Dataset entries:
::::::::
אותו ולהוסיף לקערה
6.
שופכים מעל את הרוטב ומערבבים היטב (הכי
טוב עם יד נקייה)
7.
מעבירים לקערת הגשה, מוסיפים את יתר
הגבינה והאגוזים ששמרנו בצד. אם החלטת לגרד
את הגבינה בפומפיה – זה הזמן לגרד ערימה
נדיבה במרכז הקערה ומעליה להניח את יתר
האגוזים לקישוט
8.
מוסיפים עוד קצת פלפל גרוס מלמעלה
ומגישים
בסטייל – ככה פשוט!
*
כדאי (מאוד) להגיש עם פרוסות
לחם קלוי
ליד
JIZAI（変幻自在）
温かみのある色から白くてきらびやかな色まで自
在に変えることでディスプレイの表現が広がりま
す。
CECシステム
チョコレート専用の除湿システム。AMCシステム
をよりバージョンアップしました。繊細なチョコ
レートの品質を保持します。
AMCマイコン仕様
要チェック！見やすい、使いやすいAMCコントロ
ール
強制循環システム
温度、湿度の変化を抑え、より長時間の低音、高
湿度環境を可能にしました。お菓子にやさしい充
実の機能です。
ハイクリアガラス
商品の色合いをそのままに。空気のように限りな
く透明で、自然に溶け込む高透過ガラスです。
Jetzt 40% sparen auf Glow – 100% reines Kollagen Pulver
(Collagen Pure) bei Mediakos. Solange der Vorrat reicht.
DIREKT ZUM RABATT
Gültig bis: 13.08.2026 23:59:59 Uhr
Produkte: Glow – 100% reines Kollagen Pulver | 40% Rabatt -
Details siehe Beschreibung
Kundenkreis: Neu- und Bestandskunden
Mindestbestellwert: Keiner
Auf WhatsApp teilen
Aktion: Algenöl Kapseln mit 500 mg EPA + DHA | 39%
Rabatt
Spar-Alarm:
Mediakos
::::::::
▶ [Task item] Repeat exactly the lines from the line containing "Details siehe Beschreibung" through the last line of the records above, including both, and nothing else.

▶ [Answer space]
Details siehe Beschreibung
Kundenkreis: Neu- und Bestandskunden
Mindestbestellwert: Keiner
Auf WhatsApp teilen
Aktion: Algenöl Kapseln mit 500 mg EPA + DHA | 39%
Rabatt
Spar-Alarm:
Mediakos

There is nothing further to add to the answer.